Named joint coordinates:
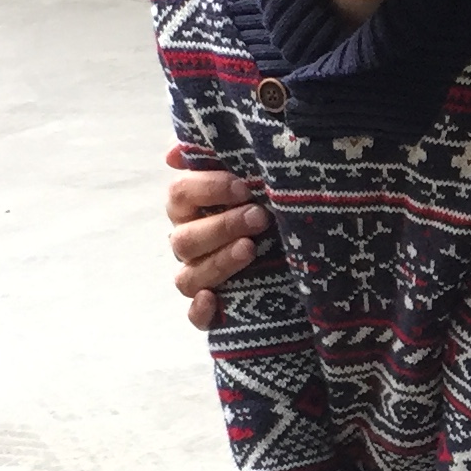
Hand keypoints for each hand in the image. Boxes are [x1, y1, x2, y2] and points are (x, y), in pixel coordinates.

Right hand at [166, 144, 269, 330]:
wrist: (297, 242)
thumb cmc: (266, 199)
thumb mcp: (249, 172)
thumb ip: (214, 156)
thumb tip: (173, 153)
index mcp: (189, 208)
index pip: (180, 194)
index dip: (208, 190)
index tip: (243, 187)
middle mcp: (189, 242)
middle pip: (185, 239)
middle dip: (222, 227)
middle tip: (259, 217)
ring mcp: (198, 276)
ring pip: (188, 277)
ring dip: (218, 263)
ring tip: (251, 249)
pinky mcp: (215, 308)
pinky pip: (195, 317)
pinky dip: (200, 312)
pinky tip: (213, 300)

*Exercise requirements*: Repeat each of the records exactly as written, except for the pictures, which are to be left out.

*Task output*:
Hand keypoints for each hand in the image. Boxes are [x1, y1, x2, y2] and points are (x, y), in pixel coordinates.

Right hand at [166, 144, 269, 330]:
wrist: (297, 242)
thumb cmc: (266, 199)
thumb mcp: (249, 172)
thumb ip: (214, 156)
thumb tip: (173, 153)
index mcp: (189, 208)
index pip: (180, 194)
index dip: (208, 190)
index tip: (243, 187)
middle mcp: (189, 242)
middle pip: (185, 239)
middle dip: (222, 227)
middle tip: (259, 217)
ring mcp: (198, 276)
ring pip: (188, 277)
ring dip: (218, 263)
ring tip: (251, 249)
pinky mcp: (215, 308)
pinky pip: (195, 317)
pinky dip: (200, 312)
pinky tip: (213, 300)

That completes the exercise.